Peter Whitney, 18, of Lake Forest, doesn’t think that what he’s doing to save the earth is very special.
“It’s what any concerned citizen should be doing,” he says.
But Whitney does a lot more for the environment than the average person. At home, he makes sure his family recycles everything they can, and whatever the city doesn’t pick up, he makes sure is taken to a recycling center.
“We compost a lot of the food scraps we have at our house,” he says.
At school, he’s president of the Environmental Club, where he’s successfully gotten new recycling bins installed in the lunchroom, organized Earth Week where local vendors brought in organic snacks, started a composting program to turn the organic waste from the lunchroom and the woodshop into fertilizer and held a dinner where all of the food served was grown within a 100-mile radius.
Whitney has taken his love for the environment outside of school, as well. For the past 4 years, he’s volunteered at the Lake Forest Open Lands Association, where participates in work days to clear away non-native species.
“Most people don’t realize the amount of non-native species around,” he says, adding that although non-native species look harmless, they affect the prairie eco-system and the food chain.

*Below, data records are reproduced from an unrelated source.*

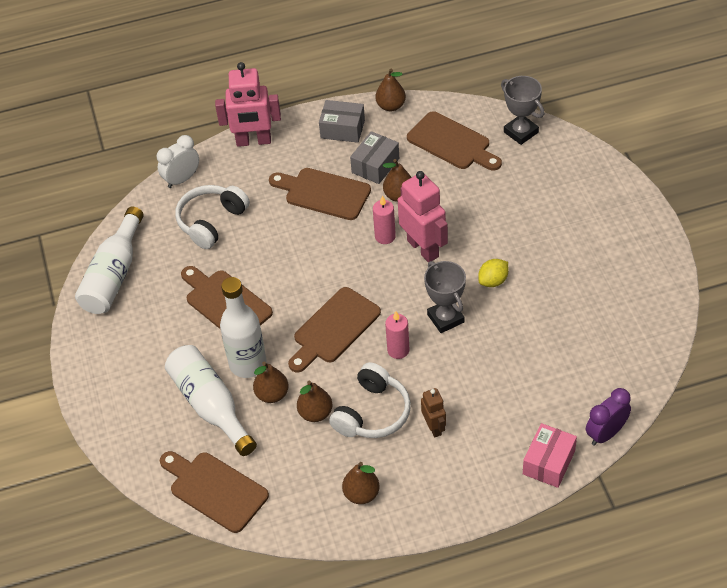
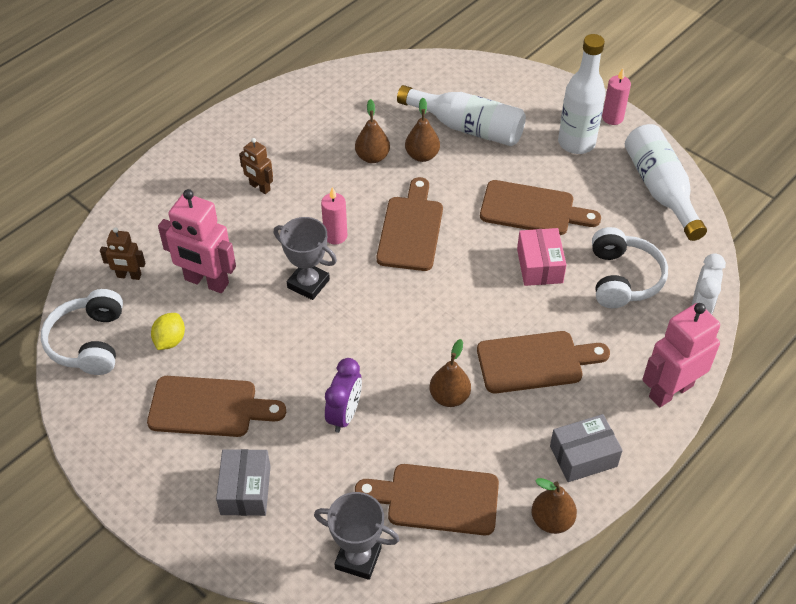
camera: 145 degrees right, 0 degrees up
brown cutting board [160,451,269,533] -> brown cutting board moved to [147,376,286,437]
white bottle [220,277,267,378] -> white bottle moved to [558,34,606,154]
white headphones [329,362,411,438] -> white headphones moved to [41,289,123,375]
brown pear [342,462,380,504] -> none
grey box [350,131,399,184] -> grey box moved to [216,449,270,516]
pink candle [373,195,396,244] -> pink candle moved to [602,68,631,125]
pink robot [398,171,448,262] -> pink robot moved to [158,189,236,293]
yellow lemon [478,259,508,287] -> yellow lemon moved to [151,313,185,350]
pink box [523,423,577,488] -> pink box moved to [517,228,567,286]
purple clock [586,388,631,446] -> purple clock moved to [325,358,362,433]
none -> brown robot [100,227,146,280]

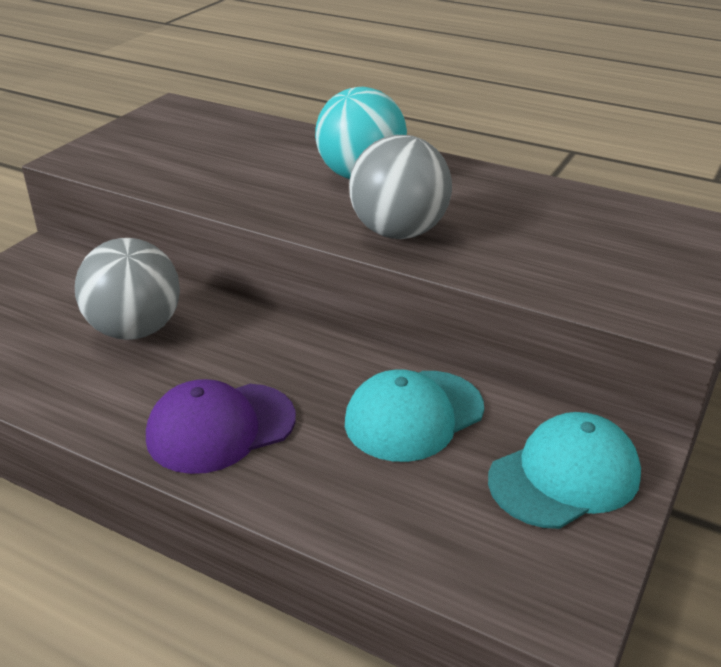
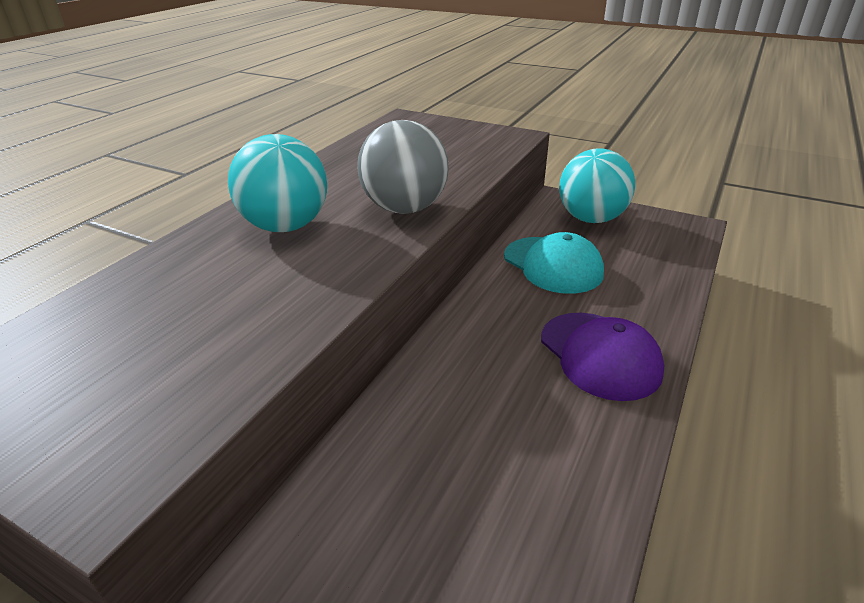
camera: 90 degrees left, 0 degrees up
grey ball [75,238,180,340] -> none
turquoise cap [488,412,641,529] -> turquoise ball [559,148,635,223]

Whitney, a senior at Lake Forest High School, recently was awarded the Lorrie Smith Award for his commitment to volunteering. In the fall, Whitney plans to attend the University of Illinois where he wants to study environmental science and focus on humans’ affect on the earth. Whitney says he’s not sure where his career will take him, but he wants to do something where he’s making an impact. “I’ll definitely continue to do everything I’m doing now for the rest of my life,” he says.